Torrential rains have lashed East Africa, triggering flooding and landslides that have destroyed crops, swallowed homes, and displaced hundreds of thousands of people. Some 210 people have died in Kenya “due to severe weather conditions,” the Interior ministry said in a statement, with 22 killed in the past 24 hours.
More than 165,000 people had been uprooted from their home, it added, with 90 others missing, raising fears that the toll could rise further.
Kenya and neighbouring Tanzania, where at least 155 people have been killed in flooding, are bracing for cyclone Hidaya, bringing heavy rain, wind and waves to their coasts. Tanzanian authorities warned Friday that Hidaya had “strengthened to reach the status of a full-fledged cyclone,” at 3:00 am local time when it was some 400 kilometres from the southeastern city of Mtwara.
“Cyclone Hidaya has continued to strengthen further, with wind speeds increasing to about 130 kilometres per hour,” they said in a weather bulletin.
Kenya’s Interior ministry forecast that the cyclone was likely to “bring strong winds and large ocean waves, with heavy rainfall” expected to hit the coast starting Sunday.
Race against the clock
Rescuers in boats and aircraft have raced against the clock in pouring rain to help people marooned by the floods in Kenya. In dramatic footage shared on Monday, the Kenya Red Cross rescued a man who said he was stranded by floodwaters and forced to shelter in a tree for five days in Garissa in the country’s east.
The country’s military also joined search and rescue efforts after President William Ruto deployed them to evacuate everyone living in flood-prone areas. Opposition politicians and lobby groups have accused Ruto’s government of being unprepared and slow to respond to the crisis despite weather warnings.
In the deadliest single incident in Kenya, dozens of villagers were killed when a makeshift dam burst on Monday near Mai Mahiu in the Rift Valley, about 60 kilometres north of Nairobi. The Interior ministry said 52 bodies had been recovered and 49 people were still missing after that disaster.
The ministry ordered that anyone living close to major rivers or near 178 “filled up or near filled up dams or water reservoirs” must vacate the area within 24 hours.
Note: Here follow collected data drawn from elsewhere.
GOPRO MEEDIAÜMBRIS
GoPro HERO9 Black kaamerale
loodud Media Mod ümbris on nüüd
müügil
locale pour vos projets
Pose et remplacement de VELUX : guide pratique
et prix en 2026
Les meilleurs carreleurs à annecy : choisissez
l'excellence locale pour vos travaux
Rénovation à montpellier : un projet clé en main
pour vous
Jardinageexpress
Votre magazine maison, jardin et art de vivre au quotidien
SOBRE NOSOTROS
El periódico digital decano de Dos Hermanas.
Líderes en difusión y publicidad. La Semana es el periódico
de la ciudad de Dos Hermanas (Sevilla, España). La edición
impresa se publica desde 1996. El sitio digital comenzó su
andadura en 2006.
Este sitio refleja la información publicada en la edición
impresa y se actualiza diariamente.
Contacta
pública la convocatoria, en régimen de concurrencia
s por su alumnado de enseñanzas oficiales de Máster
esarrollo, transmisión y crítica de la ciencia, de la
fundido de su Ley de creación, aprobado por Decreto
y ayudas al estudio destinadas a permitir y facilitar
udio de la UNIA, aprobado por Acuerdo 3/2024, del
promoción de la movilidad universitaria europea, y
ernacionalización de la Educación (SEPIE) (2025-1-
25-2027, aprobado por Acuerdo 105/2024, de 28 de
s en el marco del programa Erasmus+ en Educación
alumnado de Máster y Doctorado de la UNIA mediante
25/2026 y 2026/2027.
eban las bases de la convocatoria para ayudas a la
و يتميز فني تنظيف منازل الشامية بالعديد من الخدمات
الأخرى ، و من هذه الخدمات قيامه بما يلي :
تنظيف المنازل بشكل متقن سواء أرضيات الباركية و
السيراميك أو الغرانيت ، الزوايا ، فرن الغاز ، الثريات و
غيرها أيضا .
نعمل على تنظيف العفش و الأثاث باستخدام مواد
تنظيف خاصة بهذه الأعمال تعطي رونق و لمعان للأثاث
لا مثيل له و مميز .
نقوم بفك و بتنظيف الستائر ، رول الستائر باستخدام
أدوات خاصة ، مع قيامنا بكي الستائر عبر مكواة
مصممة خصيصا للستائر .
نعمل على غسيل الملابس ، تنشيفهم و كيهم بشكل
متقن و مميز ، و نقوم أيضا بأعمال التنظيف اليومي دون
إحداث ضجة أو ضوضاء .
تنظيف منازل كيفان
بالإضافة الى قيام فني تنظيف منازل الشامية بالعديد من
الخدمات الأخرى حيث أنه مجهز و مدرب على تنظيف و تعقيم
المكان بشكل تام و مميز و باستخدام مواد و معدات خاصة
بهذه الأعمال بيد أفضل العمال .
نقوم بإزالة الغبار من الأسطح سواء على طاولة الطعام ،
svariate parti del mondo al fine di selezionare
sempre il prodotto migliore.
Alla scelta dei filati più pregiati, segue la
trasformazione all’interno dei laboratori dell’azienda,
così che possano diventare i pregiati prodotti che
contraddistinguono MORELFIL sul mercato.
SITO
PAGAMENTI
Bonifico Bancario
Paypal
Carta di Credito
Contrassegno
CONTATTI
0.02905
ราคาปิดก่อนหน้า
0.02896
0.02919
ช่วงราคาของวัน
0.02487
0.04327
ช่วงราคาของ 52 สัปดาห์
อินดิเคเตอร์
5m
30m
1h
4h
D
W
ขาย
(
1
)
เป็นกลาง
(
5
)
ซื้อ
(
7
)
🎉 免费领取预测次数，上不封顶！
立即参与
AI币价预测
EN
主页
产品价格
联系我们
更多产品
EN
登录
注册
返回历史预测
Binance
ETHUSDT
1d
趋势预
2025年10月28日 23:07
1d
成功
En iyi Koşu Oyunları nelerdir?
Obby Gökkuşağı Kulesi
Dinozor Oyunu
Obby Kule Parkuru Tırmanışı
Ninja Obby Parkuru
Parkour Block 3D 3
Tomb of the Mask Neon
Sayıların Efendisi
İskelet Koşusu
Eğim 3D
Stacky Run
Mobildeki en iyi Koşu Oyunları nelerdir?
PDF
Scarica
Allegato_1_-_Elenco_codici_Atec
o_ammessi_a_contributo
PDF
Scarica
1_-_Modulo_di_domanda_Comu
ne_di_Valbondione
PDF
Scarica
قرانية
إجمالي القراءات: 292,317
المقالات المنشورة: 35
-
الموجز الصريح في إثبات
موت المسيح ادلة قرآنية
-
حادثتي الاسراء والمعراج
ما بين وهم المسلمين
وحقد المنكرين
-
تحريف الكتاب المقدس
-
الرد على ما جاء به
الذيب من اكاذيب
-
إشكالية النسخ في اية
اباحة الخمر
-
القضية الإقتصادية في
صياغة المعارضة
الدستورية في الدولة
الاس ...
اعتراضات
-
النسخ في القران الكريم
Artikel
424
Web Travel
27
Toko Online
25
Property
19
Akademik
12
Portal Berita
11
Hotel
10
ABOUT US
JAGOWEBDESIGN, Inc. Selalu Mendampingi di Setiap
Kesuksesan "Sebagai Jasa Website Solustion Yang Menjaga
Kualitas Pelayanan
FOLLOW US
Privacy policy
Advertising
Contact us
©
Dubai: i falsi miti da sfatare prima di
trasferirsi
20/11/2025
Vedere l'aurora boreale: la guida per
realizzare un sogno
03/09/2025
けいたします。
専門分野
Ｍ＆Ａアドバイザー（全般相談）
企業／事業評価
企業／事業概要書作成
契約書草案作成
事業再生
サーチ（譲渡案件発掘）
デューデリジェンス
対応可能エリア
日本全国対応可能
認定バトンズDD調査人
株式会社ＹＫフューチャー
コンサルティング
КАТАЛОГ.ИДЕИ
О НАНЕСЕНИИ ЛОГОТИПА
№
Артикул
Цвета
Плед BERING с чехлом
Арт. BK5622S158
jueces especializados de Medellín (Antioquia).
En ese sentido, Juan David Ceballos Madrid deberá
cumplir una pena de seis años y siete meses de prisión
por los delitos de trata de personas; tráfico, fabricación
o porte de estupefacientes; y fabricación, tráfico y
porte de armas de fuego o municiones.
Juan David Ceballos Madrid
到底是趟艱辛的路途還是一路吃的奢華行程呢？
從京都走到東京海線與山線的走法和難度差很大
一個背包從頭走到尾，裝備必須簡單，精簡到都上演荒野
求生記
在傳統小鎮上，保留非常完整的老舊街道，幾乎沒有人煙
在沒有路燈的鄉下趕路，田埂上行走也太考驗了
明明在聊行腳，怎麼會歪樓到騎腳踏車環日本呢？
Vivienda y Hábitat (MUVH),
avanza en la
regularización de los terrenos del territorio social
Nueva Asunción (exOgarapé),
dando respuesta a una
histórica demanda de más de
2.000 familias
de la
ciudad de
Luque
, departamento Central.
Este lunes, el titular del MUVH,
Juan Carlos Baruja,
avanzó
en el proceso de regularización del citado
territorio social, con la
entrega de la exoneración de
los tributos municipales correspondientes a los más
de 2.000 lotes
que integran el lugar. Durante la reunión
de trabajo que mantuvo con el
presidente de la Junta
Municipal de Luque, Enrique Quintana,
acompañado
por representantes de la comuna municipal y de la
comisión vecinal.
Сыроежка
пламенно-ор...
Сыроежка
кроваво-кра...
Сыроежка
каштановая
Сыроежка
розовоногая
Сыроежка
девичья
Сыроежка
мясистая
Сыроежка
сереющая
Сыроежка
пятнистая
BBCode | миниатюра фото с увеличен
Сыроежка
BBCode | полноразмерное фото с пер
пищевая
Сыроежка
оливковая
The heavier-than-usual rains have also claimed at least 29 lives in Burundi, with 175 people injured, and tens of thousands displaced since September last year, the United Nations said.
The rains have been amplified by the El Nino weather pattern – a naturally occurring climate phenomenon typically associated with increased heat worldwide, leading to drought in some parts of the world and heavy downpours elsewhere.
Late last year, more than 300 people died in rains and floods in Kenya, Somalia and Ethiopia, just as the region was trying to recover from its worst drought in four decades. Cyclone season in the southwest of the Indian Ocean normally lasts from November to April and sees around a dozen storms each year.